House prices and economic illiteracy

If there is one thing a new political party on the scene in Northern Ireland would need to be, it is economically literate. There is still no evidence of such a grouping.

It was reported last week that it would take at least another decade for house prices to reach 2007 levels again.

This is bad news, but not for the reason the media were hinting at. Quite the reverse – house prices should never reach 2007 levels again – at least not in real terms.

Have we learned nothing? Insane house prices enabled insane borrowing (against the supposed “house value” which turned out to be grossly inflated) which enabled insane spending which created insane debt – which left the country bust.

Already, the UK-wide media are slow to acknowledge that we cannot “spend” our way out of debt – either as a country on bureaucracy or as individuals in shops. The last thing we now need is house prices back to the nutty levels they were at to enable yet more unsustainable spending through unsustainable borrowing.

Even if politicians could do something directly about house prices (a laughable suggestion made on Good Morning Ulster last Friday), they would be keeping them at reasonable levels – frankly, not far above where they currently are. That way, people would have some chance at getting on the housing ladder; while at the same time people would not be able to borrow against a sum twice the real value of their property.

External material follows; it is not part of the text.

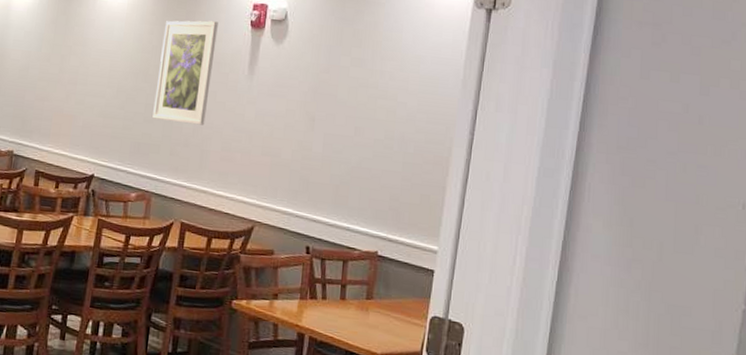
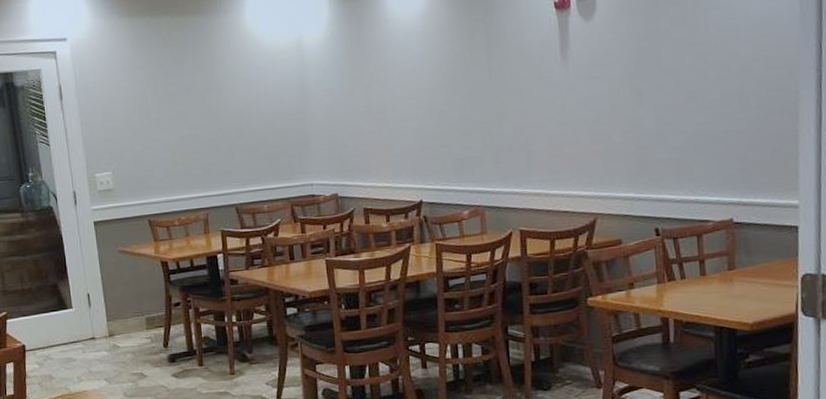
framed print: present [152,20,218,126] -> none [464,12,525,130]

Meanwhile, we need to get back the basics – we do not have the right to drive German cars home to sit on Swedish furniture to watch American TV on Japanese sets while drinking French wine or Italian coffee and phubbing on our Chinese-made Korean-branded smartphone without ourselves trading something in return. Real exports are what will lead to real economic recovery – not unsustainable retail, and certainly not inflated “house prices”.

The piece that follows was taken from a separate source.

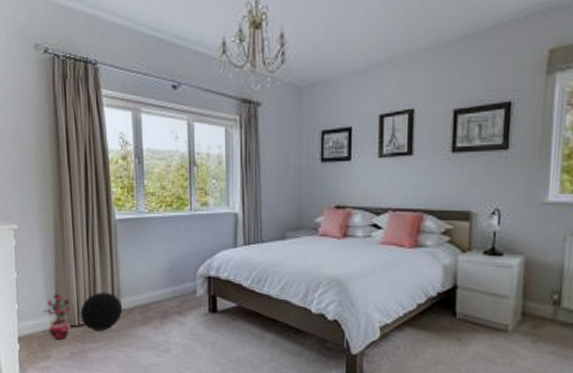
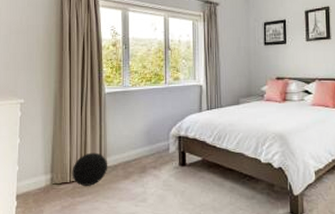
potted plant: present [42,293,71,341] -> none [39,155,64,197]

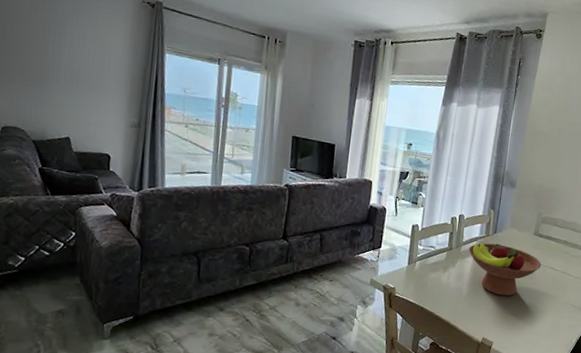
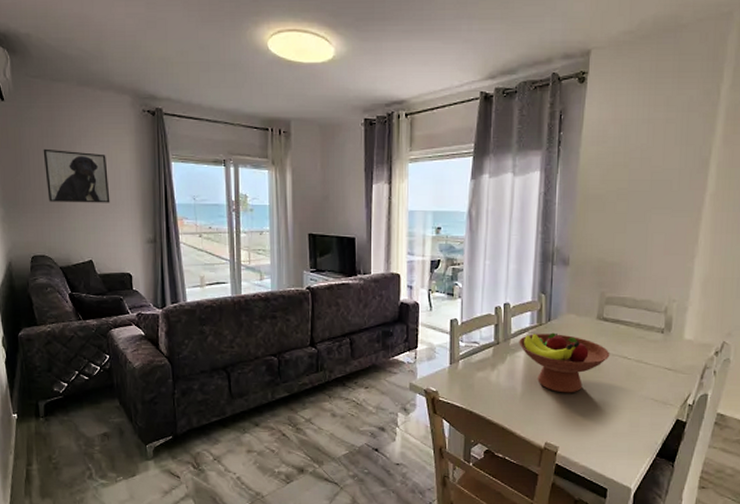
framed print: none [29,22,98,84] -> present [43,148,110,203]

2 thoughts on “House prices and economic illiteracy

  1. So on a macro scale I completely agree with you Ian. Inflated house prices and cheap money a good economy do not make. However the challenge for me is what this actually means for people caught in the 2008 crash. Thousands caught in negative equity, facing the possibility of not being able to get back in the black before late into retirement or not at al!

    You’re quite right of course that politicians both can not and should not actively interfere with the market, but as I say, it’s the micro, personal impact I struggle with.

  2. The Listener says:

    Quite excellent, comment Ian. Let us see how many supporting blogs you get. The problem with NI is that the height of many parental aspirations for their children tended to have been, “a good job in the Public Sevice”. The aspirations of all should be for manufacturing skills and entrpreneurship. The latter not particularly in the service industries for home consumption but mainly in the export of products made here in Northen Ireland by skilled Northern Irish people. Intellectual products, light weight products with low transport costs, modest prices, made up for, with quantity and quality of production and sales, and world beating heavy industrial products which are competitive. Once upon a time that was ships, and industrial machinery. Might only be achieved now with investment and a work force ready to take low wages for the general good, but perhaps that is “pie in the sky”.